----- TASK INPUTS

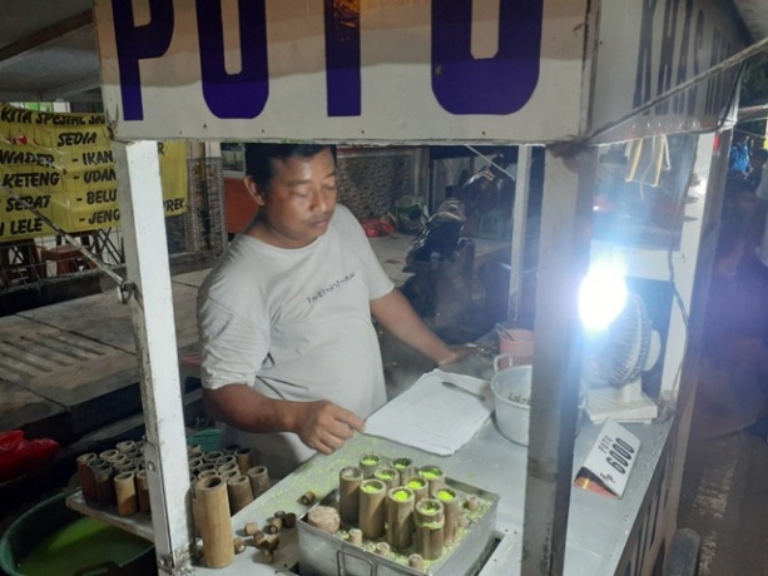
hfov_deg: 65.3
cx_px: 384
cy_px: 288
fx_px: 599
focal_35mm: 27
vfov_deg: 51.4
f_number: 1.9
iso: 400
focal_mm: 3.6
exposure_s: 1/25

----------

[EXERCISE]: Copy out all the entries exactly. Images stay out of the copy.

[ANSWER SECTION]:
hfov_deg: 65.3
cx_px: 384
cy_px: 288
fx_px: 599
focal_35mm: 27
vfov_deg: 51.4
f_number: 1.9
iso: 400
focal_mm: 3.6
exposure_s: 1/25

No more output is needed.